Lookup Store 主要用於 Paimon 中的 Lookup Compaction 以及 Lookup join 的場景. 會將遠端的列存檔案在本地轉化為 KV 查詢的格式.
Hash
https://github.com/linkedin/PalDB
Sort
https://github.com/dain/leveldb
https://github.com/apache/paimon/pull/3770
整體檔案結構:
相比於 Hash file 的優勢
- 一次寫入, 避免了檔案merge
- 順序寫入, 保持原先的 key 的順序, 後續如果按照 key 的順序查詢, 可提升快取效率
SortLookupStoreWriter
SortLookupStoreWriter#put
put
@Override
public void put(byte[] key, byte[] value) throws IOException {
dataBlockWriter.add(key, value);
if (bloomFilter != null) {
bloomFilter.addHash(MurmurHashUtils.hashBytes(key));
}
lastKey = key;
// 當BlockWriter寫入達到一定閾值, 預設是 cache-page-size=64kb.
....
練習目標 →
請判斷下列三項敘述是否與上方關於 Lookup Store 的段落相符。每項回答「是」或「否」，並逐字引用段落中作為依據的文字。
(a) Lookup Store 會在本地把遠端的列存檔案轉成 KV 查詢的格式。
(b) 與 Hash file 相比，Sort 的做法需要多次寫入，並要進行檔案 merge。
(c) 在 put 方法中，只有 bloomFilter 不為 null 時，才會把 key 的雜湊加入 bloomFilter。

呈現資料 →
....
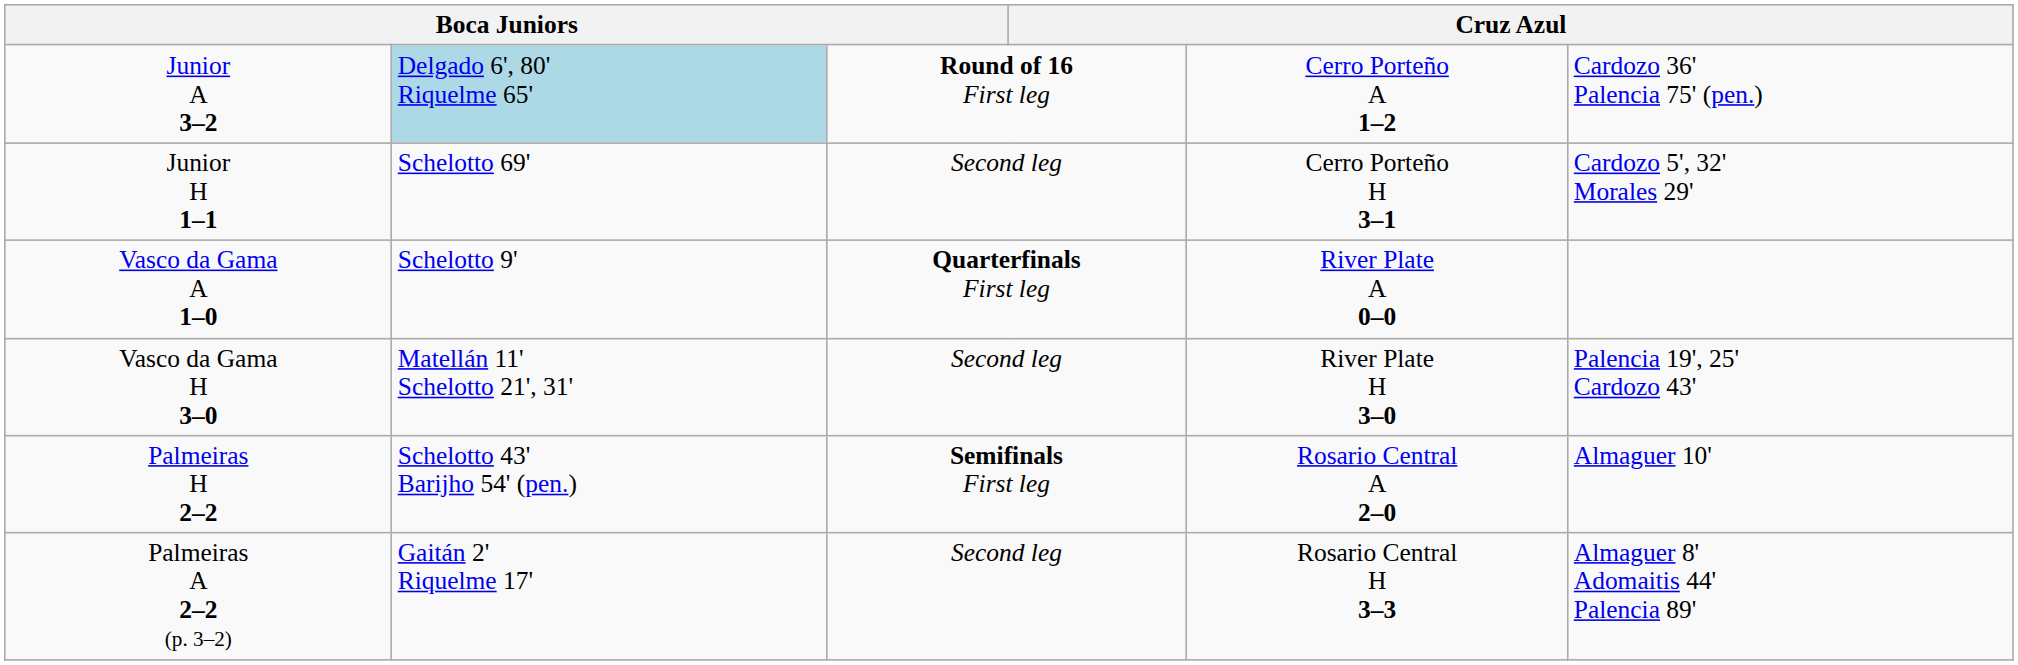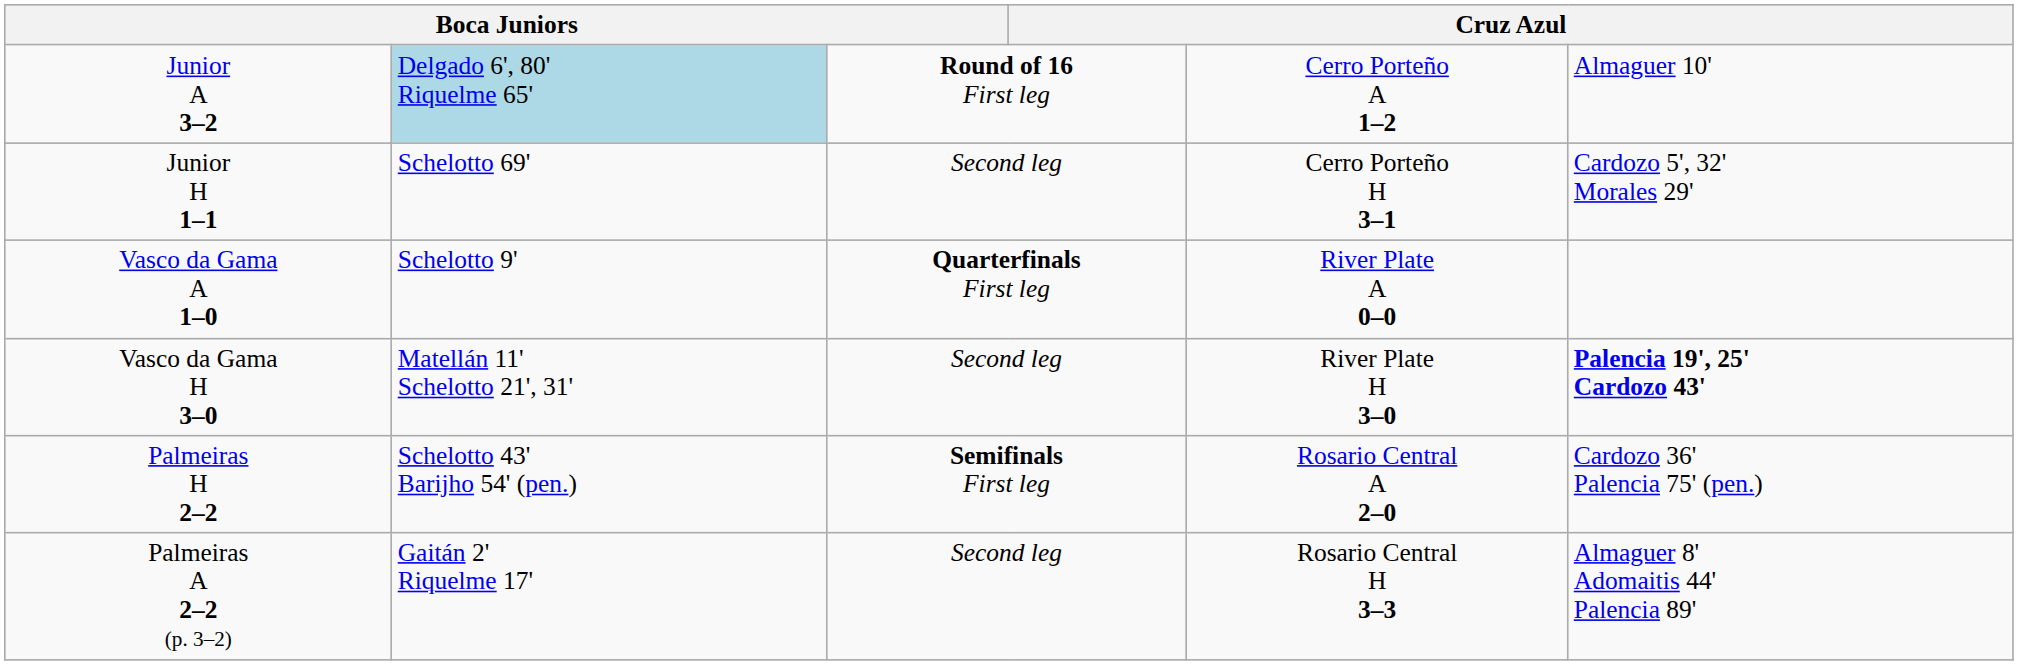Junior A 3–2 | column 6: Cardozo 36' Palencia 75' (pen.) -> Almaguer 10'
Vasco da Gama H 3–0 | column 6: normal -> bold
Palmeiras H 2–2 | column 6: Almaguer 10' -> Cardozo 36' Palencia 75' (pen.)
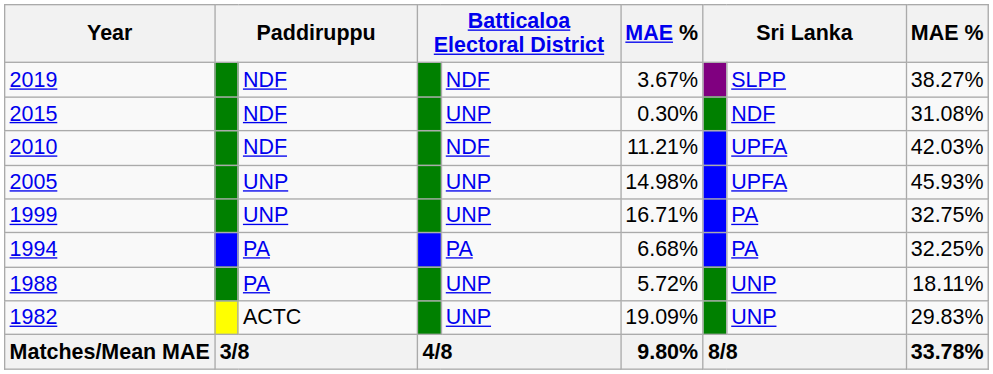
....
完整輸出 →
(a) 是。「會將遠端的列存檔案在本地轉化為 KV 查詢的格式」
(b) 否。「一次寫入, 避免了檔案merge」
(c) 是。「if (bloomFilter != null) {」「bloomFilter.addHash(MurmurHashUtils.hashBytes(key));」